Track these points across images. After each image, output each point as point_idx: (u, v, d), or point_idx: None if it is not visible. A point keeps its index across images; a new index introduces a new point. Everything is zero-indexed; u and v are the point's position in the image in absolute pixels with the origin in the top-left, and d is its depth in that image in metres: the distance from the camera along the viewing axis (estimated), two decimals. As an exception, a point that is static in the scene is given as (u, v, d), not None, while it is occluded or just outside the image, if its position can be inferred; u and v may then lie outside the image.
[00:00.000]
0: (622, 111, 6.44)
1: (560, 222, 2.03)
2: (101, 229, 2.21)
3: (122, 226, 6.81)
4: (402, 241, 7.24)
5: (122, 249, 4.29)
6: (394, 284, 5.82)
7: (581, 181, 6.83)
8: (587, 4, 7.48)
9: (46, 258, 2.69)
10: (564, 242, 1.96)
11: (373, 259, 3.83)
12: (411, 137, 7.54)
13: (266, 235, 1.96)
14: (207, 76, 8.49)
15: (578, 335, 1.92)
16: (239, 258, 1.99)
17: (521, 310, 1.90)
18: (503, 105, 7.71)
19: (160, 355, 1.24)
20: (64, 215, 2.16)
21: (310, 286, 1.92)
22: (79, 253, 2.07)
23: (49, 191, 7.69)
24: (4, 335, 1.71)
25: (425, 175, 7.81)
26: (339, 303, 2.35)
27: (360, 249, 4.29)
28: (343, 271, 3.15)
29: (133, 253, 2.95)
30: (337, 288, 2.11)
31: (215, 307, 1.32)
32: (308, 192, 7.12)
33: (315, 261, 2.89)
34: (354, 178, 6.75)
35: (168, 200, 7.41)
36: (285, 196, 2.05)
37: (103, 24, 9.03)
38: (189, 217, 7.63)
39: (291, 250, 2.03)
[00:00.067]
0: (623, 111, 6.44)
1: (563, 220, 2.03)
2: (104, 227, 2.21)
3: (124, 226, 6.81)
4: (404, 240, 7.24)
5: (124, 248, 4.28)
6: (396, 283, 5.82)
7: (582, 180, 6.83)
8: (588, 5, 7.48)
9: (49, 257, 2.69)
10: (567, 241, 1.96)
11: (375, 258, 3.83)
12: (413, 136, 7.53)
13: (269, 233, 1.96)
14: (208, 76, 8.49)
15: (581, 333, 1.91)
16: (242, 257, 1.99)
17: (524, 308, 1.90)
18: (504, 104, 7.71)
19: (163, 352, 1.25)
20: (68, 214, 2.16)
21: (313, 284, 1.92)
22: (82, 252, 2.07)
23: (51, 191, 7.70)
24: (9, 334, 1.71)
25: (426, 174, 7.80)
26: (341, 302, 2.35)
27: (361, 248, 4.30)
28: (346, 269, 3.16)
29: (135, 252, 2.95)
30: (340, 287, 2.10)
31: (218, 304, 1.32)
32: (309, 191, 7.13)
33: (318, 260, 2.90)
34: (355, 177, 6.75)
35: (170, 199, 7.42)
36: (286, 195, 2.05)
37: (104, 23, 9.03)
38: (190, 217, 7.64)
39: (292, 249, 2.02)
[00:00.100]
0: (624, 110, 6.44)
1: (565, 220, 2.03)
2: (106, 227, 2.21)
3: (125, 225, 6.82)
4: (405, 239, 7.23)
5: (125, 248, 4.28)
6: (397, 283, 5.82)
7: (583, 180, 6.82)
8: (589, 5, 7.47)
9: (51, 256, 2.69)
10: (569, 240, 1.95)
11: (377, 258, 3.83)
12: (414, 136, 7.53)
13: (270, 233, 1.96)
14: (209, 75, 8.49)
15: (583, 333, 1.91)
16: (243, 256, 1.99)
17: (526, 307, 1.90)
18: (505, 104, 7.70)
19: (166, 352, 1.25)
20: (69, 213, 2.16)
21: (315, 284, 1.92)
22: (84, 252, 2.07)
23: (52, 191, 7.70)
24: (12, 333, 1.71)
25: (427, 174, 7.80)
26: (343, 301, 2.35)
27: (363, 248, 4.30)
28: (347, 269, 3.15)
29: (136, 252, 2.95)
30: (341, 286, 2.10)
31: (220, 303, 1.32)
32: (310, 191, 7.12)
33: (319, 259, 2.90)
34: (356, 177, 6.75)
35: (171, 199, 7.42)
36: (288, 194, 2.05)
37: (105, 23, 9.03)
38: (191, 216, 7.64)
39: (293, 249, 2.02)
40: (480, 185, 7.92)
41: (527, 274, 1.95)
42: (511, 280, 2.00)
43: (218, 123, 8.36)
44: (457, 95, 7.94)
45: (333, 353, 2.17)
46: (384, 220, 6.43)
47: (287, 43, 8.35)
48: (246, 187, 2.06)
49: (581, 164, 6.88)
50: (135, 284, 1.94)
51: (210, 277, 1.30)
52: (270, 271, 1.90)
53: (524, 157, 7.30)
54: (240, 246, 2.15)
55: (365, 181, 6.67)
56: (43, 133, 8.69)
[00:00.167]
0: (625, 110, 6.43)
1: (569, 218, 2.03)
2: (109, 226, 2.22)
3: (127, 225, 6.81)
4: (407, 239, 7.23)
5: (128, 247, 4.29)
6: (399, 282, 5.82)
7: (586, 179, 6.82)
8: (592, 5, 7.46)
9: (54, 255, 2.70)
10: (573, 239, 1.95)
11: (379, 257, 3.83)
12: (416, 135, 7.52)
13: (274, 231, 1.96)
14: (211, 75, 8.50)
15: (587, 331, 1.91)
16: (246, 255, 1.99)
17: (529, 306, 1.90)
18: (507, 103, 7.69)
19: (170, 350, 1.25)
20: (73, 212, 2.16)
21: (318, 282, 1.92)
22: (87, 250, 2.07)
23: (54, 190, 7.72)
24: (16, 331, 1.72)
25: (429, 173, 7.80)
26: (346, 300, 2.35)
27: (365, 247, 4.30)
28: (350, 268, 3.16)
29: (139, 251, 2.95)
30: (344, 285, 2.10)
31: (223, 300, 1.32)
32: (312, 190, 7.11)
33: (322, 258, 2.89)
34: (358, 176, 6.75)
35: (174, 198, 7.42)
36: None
------
## WHAT IS REQUIRED
Quote the material exactly, leaving nothing out.

## WRITTEN SOLUTION
Track these points across images. After each image, output each point as point_idx: (u, v, d), or point_idx: None if it is not visible. A point keeps its index across images; a new index introduces a new point. Everything is zero-indexed; u and v are the point's position in the image in absolute pixels with the origin in the top-left, and d is its depth in that image in metres: the distance from the camera along the viewing axis (estimated), two decimals. As an exception, a point that is static in the scene is given as (u, v, d), not None, while it is occluded or just outside the image, if its position can be inferred; u and v may then lie outside the image.
[00:00.000]
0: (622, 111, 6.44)
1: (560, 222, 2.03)
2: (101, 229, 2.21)
3: (122, 226, 6.81)
4: (402, 241, 7.24)
5: (122, 249, 4.29)
6: (394, 284, 5.82)
7: (581, 181, 6.83)
8: (587, 4, 7.48)
9: (46, 258, 2.69)
10: (564, 242, 1.96)
11: (373, 259, 3.83)
12: (411, 137, 7.54)
13: (266, 235, 1.96)
14: (207, 76, 8.49)
15: (578, 335, 1.92)
16: (239, 258, 1.99)
17: (521, 310, 1.90)
18: (503, 105, 7.71)
19: (160, 355, 1.24)
20: (64, 215, 2.16)
21: (310, 286, 1.92)
22: (79, 253, 2.07)
23: (49, 191, 7.69)
24: (4, 335, 1.71)
25: (425, 175, 7.81)
26: (339, 303, 2.35)
27: (360, 249, 4.29)
28: (343, 271, 3.15)
29: (133, 253, 2.95)
30: (337, 288, 2.11)
31: (215, 307, 1.32)
32: (308, 192, 7.12)
33: (315, 261, 2.89)
34: (354, 178, 6.75)
35: (168, 200, 7.41)
36: (285, 196, 2.05)
37: (103, 24, 9.03)
38: (189, 217, 7.63)
39: (291, 250, 2.03)
[00:00.067]
0: (623, 111, 6.44)
1: (563, 220, 2.03)
2: (104, 227, 2.21)
3: (124, 226, 6.81)
4: (404, 240, 7.24)
5: (124, 248, 4.28)
6: (396, 283, 5.82)
7: (582, 180, 6.83)
8: (588, 5, 7.48)
9: (49, 257, 2.69)
10: (567, 241, 1.96)
11: (375, 258, 3.83)
12: (413, 136, 7.53)
13: (269, 233, 1.96)
14: (208, 76, 8.49)
15: (581, 333, 1.91)
16: (242, 257, 1.99)
17: (524, 308, 1.90)
18: (504, 104, 7.71)
19: (163, 352, 1.25)
20: (68, 214, 2.16)
21: (313, 284, 1.92)
22: (82, 252, 2.07)
23: (51, 191, 7.70)
24: (9, 334, 1.71)
25: (426, 174, 7.80)
26: (341, 302, 2.35)
27: (361, 248, 4.30)
28: (346, 269, 3.16)
29: (135, 252, 2.95)
30: (340, 287, 2.10)
31: (218, 304, 1.32)
32: (309, 191, 7.13)
33: (318, 260, 2.90)
34: (355, 177, 6.75)
35: (170, 199, 7.42)
36: (286, 195, 2.05)
37: (104, 23, 9.03)
38: (190, 217, 7.64)
39: (292, 249, 2.02)
[00:00.100]
0: (624, 110, 6.44)
1: (565, 220, 2.03)
2: (106, 227, 2.21)
3: (125, 225, 6.82)
4: (405, 239, 7.23)
5: (125, 248, 4.28)
6: (397, 283, 5.82)
7: (583, 180, 6.82)
8: (589, 5, 7.47)
9: (51, 256, 2.69)
10: (569, 240, 1.95)
11: (377, 258, 3.83)
12: (414, 136, 7.53)
13: (270, 233, 1.96)
14: (209, 75, 8.49)
15: (583, 333, 1.91)
16: (243, 256, 1.99)
17: (526, 307, 1.90)
18: (505, 104, 7.70)
19: (166, 352, 1.25)
20: (69, 213, 2.16)
21: (315, 284, 1.92)
22: (84, 252, 2.07)
23: (52, 191, 7.70)
24: (12, 333, 1.71)
25: (427, 174, 7.80)
26: (343, 301, 2.35)
27: (363, 248, 4.30)
28: (347, 269, 3.15)
29: (136, 252, 2.95)
30: (341, 286, 2.10)
31: (220, 303, 1.32)
32: (310, 191, 7.12)
33: (319, 259, 2.90)
34: (356, 177, 6.75)
35: (171, 199, 7.42)
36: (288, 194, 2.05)
37: (105, 23, 9.03)
38: (191, 216, 7.64)
39: (293, 249, 2.02)
40: (480, 185, 7.92)
41: (527, 274, 1.95)
42: (511, 280, 2.00)
43: (218, 123, 8.36)
44: (457, 95, 7.94)
45: (333, 353, 2.17)
46: (384, 220, 6.43)
47: (287, 43, 8.35)
48: (246, 187, 2.06)
49: (581, 164, 6.88)
50: (135, 284, 1.94)
51: (210, 277, 1.30)
52: (270, 271, 1.90)
53: (524, 157, 7.30)
54: (240, 246, 2.15)
55: (365, 181, 6.67)
56: (43, 133, 8.69)
[00:00.167]
0: (625, 110, 6.43)
1: (569, 218, 2.03)
2: (109, 226, 2.22)
3: (127, 225, 6.81)
4: (407, 239, 7.23)
5: (128, 247, 4.29)
6: (399, 282, 5.82)
7: (586, 179, 6.82)
8: (592, 5, 7.46)
9: (54, 255, 2.70)
10: (573, 239, 1.95)
11: (379, 257, 3.83)
12: (416, 135, 7.52)
13: (274, 231, 1.96)
14: (211, 75, 8.50)
15: (587, 331, 1.91)
16: (246, 255, 1.99)
17: (529, 306, 1.90)
18: (507, 103, 7.69)
19: (170, 350, 1.25)
20: (73, 212, 2.16)
21: (318, 282, 1.92)
22: (87, 250, 2.07)
23: (54, 190, 7.72)
24: (16, 331, 1.72)
25: (429, 173, 7.80)
26: (346, 300, 2.35)
27: (365, 247, 4.30)
28: (350, 268, 3.16)
29: (139, 251, 2.95)
30: (344, 285, 2.10)
31: (223, 300, 1.32)
32: (312, 190, 7.11)
33: (322, 258, 2.89)
34: (358, 176, 6.75)
35: (174, 198, 7.42)
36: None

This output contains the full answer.